Supplied material section start
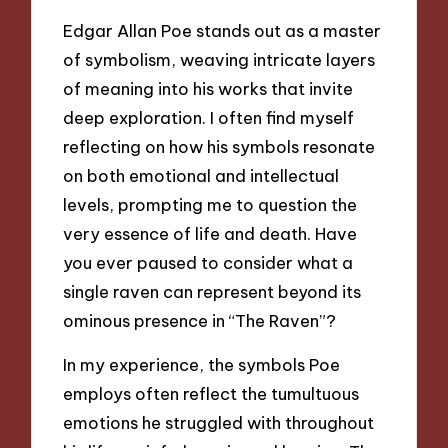
Edgar Allan Poe stands out as a master
of symbolism, weaving intricate layers
of meaning into his works that invite
deep exploration. I often find myself
reflecting on how his symbols resonate
on both emotional and intellectual
levels, prompting me to question the
very essence of life and death. Have
you ever paused to consider what a
single raven can represent beyond its
ominous presence in “The Raven”?
In my experience, the symbols Poe
employs often reflect the tumultuous
emotions he struggled with throughout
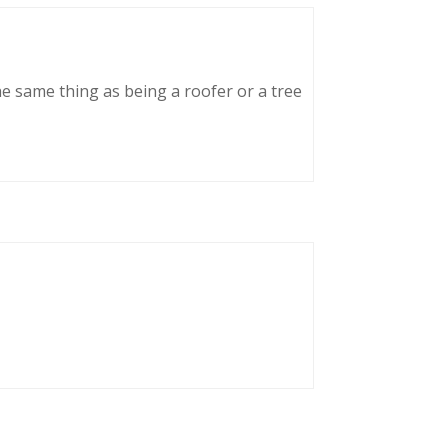
he same thing as being a roofer or a tree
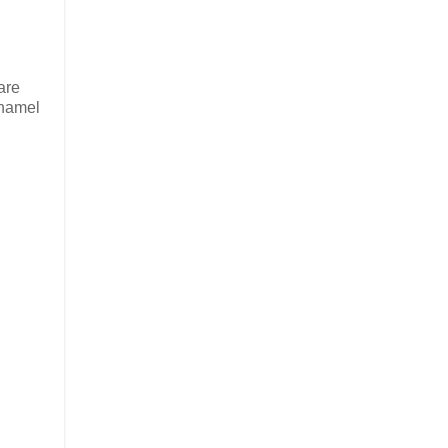
are
enamel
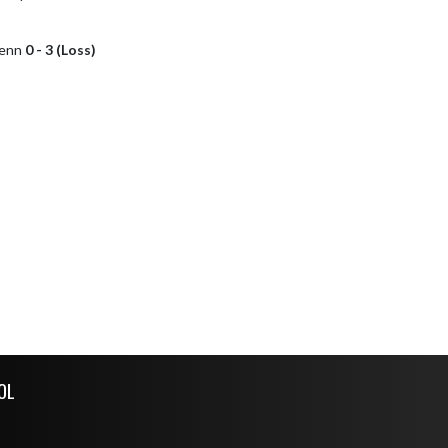
lenn
0 - 3 (Loss)
OL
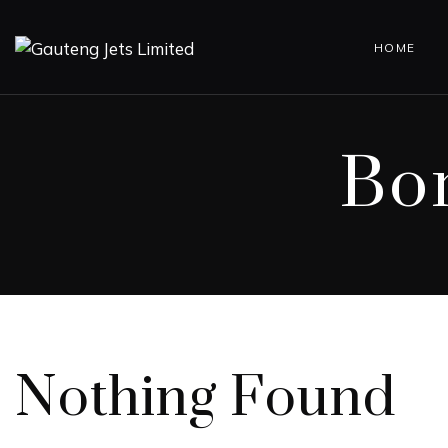
HOME
Bo
Nothing Found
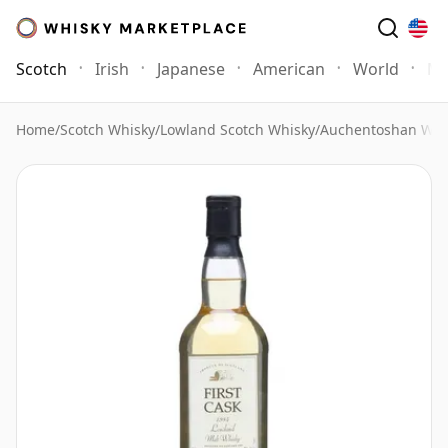
Scotch
Irish
Japanese
American
World
Mo
Home
/
Scotch Whisky
/
Lowland Scotch Whisky
/
Auchentoshan Whi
Supplied material section end
## Request
Locate each line in the material above that contains the string "Scotch", matching case exactly, and copy those lines out in full.

## Written response
Scotch
Scotch Whisky
Lowland Scotch Whisky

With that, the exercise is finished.